METHODS: This retrospective cohort investigation included patients ages 21 years and younger who underwent meniscal repair by a single sports medicine surgeon. Demographics, injury specifications, and treatment timelines were analyzed. Preoperative, 3-, 6-, and 12-month postoperative pain, International Knee Documentation Committee (IKDC), Lysholm, and Tegner scores were compared.
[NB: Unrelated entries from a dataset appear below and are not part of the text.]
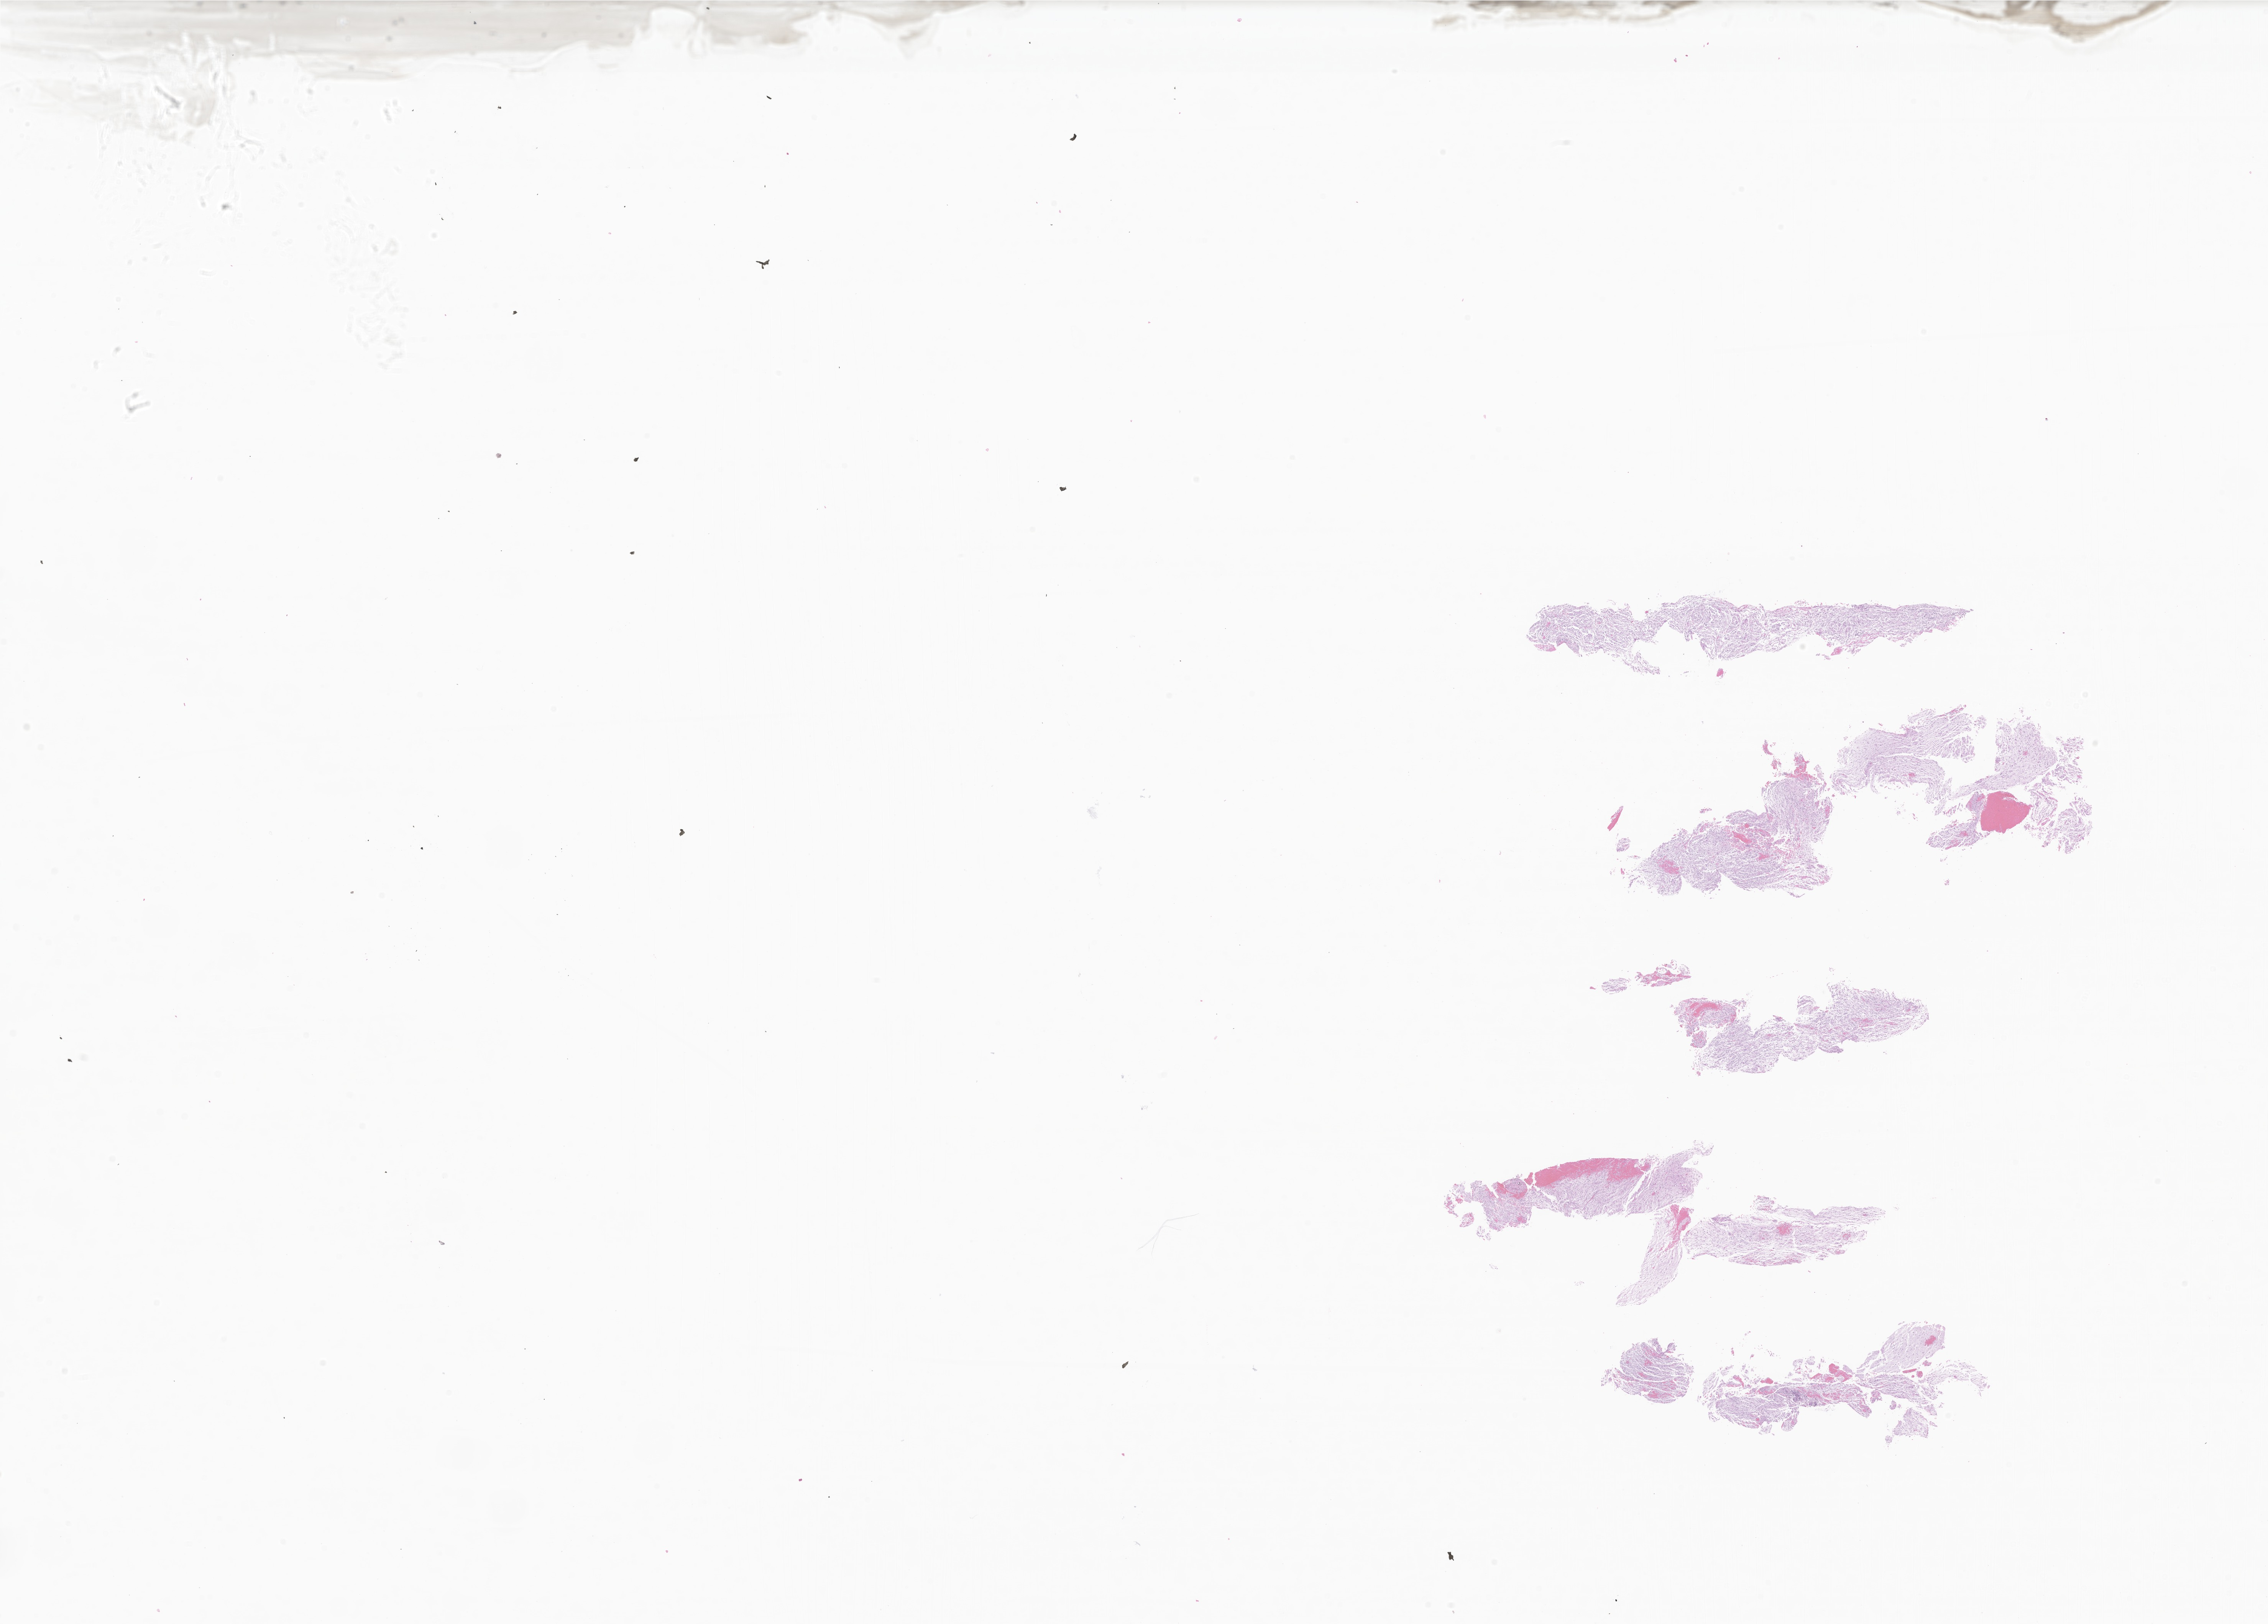
Whole-slide image, haematoxylin and eosin stain of tumor tissue from the brain — low-resolution overview of the scanned area, about 24.9 x 17.9 mm, formalin-fixed, paraffin-embedded (FFPE) tissue. Patient: male, age 92 days.
• diagnosis: Neoplasm, uncertain whether benign or malignant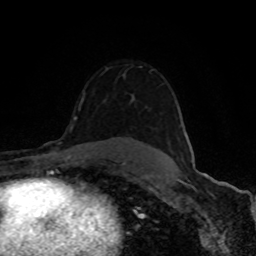
Breast MRI (dynamic contrast-enhanced), one axial slice; cropped to one breast; dynamic contrast-enhanced series, time point 2 of 8 at this slice position (early post-contrast); 1.5 T; TE 4.2 ms, TR 7 ms; 2 mm slice thickness; 256 × 256 image matrix, field of view 150 × 150 mm. Female patient.
Annotated regions visible in this slice (semi-automatically segmented with operator editing):
- enhancing-tissue mask used for the functional tumour volume (all voxels passing the contrast-enhancement thresholds inside the analysis volume; usually the tumour): box from (x=132, y=97) to (x=184, y=161) px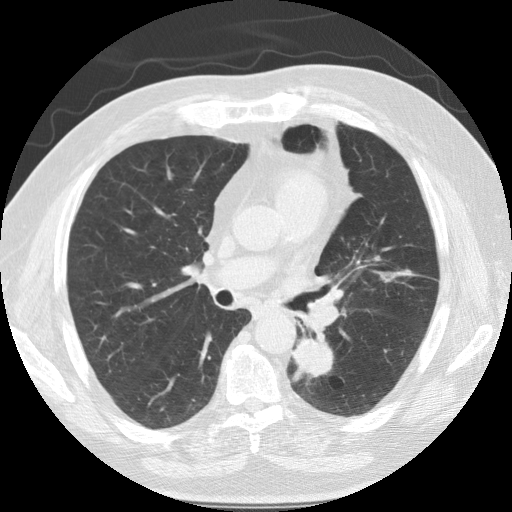
Low-dose screening chest CT, one axial slice. Reconstruction kernel STANDARD. Lung window (W 1500 / L -600 HU). 2.5 mm slice thickness. 512 × 512 image matrix, field of view 360 × 360 mm.
Annotated regions visible in this slice (manually delineated by an expert):
- lesion 1 (tumor, lower lobe of left lung): bounding box <292,333,334,382> (left, top, right, bottom; pixels)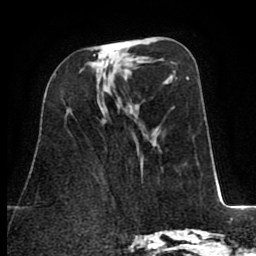
Breast MRI (dynamic contrast-enhanced), one axial slice. Cropped to one breast. Dynamic contrast-enhanced series, time point 2 of 8 at this slice position (early post-contrast). 1.5 T. TE 2.6 ms, TR 5.8 ms. 2 mm slice thickness. 256 × 256 image matrix. Female patient.
Structures marked on this image (semi-automatic segmentation, software-assisted and operator-edited):
- enhancing-tissue mask used for the functional tumour volume (all voxels passing the contrast-enhancement thresholds inside the analysis volume; usually the tumour): box from (x=94, y=54) to (x=103, y=64) px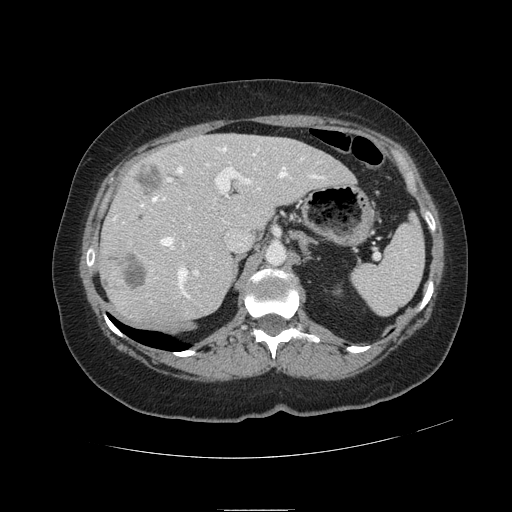
Contrast-enhanced abdominal CT, one axial slice. Slice 71 of 121 in the series (ordered by position). 120 kVp. Intravenous contrast given. Soft-tissue window (W 400 / L 40 HU). 2.5 mm slice thickness. 512 × 512 image matrix, field of view 400 × 400 mm. Case-level facts recorded for this patient, not image findings: patient: male, age 57 years at operation; diagnosis: colorectal cancer liver metastases, imaged before liver resection; multiple liver metastases: yes; largest metastasis: 6.3 cm; disease in both lobes: no.
Outlined on this slice (manually delineated by an expert):
- hepatic veins: bounding box [x1, y1, x2, y2] px = [114, 148, 324, 298]
- liver: [101, 135, 353, 323]
- planned liver remnant (the part of the liver to remain after resection): [167, 134, 353, 228]
- portal vein (with intrahepatic branches): [123, 162, 266, 276]
- liver metastasis: [135, 165, 163, 196]
- liver metastasis: [125, 256, 147, 289]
RESULTS: Time to presentation (163 vs 62 days, P = 0.008) and time from injury to surgery (228 vs 111 days, P = 0.006) were markedly increased in the Medicaid group. Pain (0.5 vs 0.3, P = 0.803), IKDC (89.3 vs 93.1, P = 0.060), Lysholm (94.9 vs 95.1, P = 0.576), and Tegner (7.3 vs 7.3, P = 0.977) scores of Medicaid vs commercial patients were similar at 12 months postoperative. Tegner score of the Medicaid group at 12 months postoperative (7.3) was markedly lower than the preinjury average (8.2) (P = 0.024). The 12-month postoperative IKDC score of Medicaid vs commercial patients with ACL and meniscus tears were markedly different (91.8 vs 97.4, P = 0.044).

CONCLUSION: Young patients with Medicaid insurance undergo meniscal repair nearly 3 months later than those with commercial insurance, return to preinjury activity levels less frequently, and have lower 12-month IKDC scores with combined ACL and meniscus injury. Once established with an orthopaedic surgeon, patients have similar timelines for surgery. The discrepancy in time from injury to surgery is an inequality that deserves to be addressed.